** Task brief **
Copy out every line of the records below, from the line containing "left hip: (181, 266, -2)" down to the end of the records, with both ends included.

——

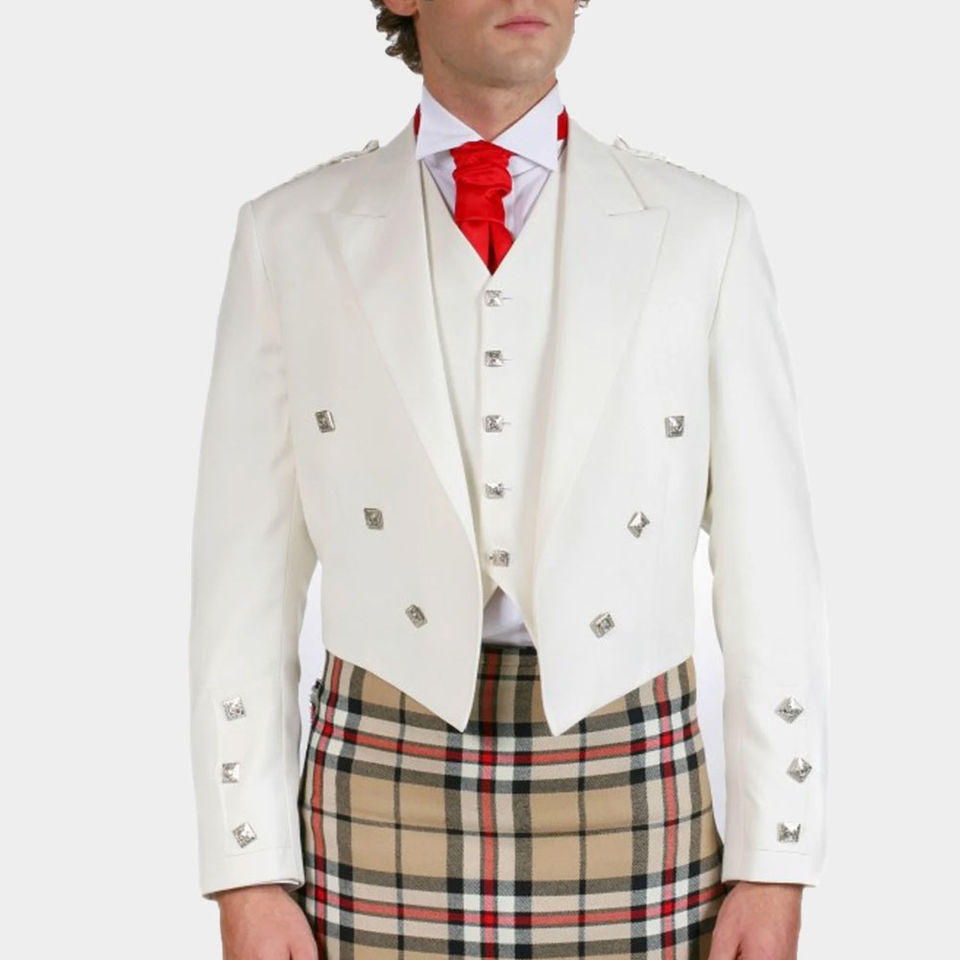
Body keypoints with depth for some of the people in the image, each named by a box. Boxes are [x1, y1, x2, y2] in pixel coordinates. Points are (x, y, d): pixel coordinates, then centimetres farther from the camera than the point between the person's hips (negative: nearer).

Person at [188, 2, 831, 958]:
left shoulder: (702, 230, 1)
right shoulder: (291, 235, 1)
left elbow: (767, 569, 1)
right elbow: (244, 576, 2)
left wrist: (778, 871, -2)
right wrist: (245, 875, -2)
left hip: (626, 802, 0)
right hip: (389, 796, 0)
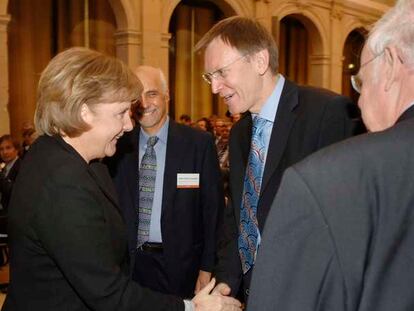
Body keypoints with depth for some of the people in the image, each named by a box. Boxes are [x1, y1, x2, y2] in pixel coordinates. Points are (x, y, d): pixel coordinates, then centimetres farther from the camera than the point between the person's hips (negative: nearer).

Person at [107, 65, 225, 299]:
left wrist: (207, 268, -7)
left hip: (181, 266, -2)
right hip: (130, 263, 2)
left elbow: (213, 211, -6)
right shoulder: (119, 146, 0)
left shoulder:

——

** Exercise response **
left hip: (181, 266, -2)
right hip: (130, 263, 2)
left elbow: (213, 211, -6)
right shoulder: (119, 146, 0)
left shoulder:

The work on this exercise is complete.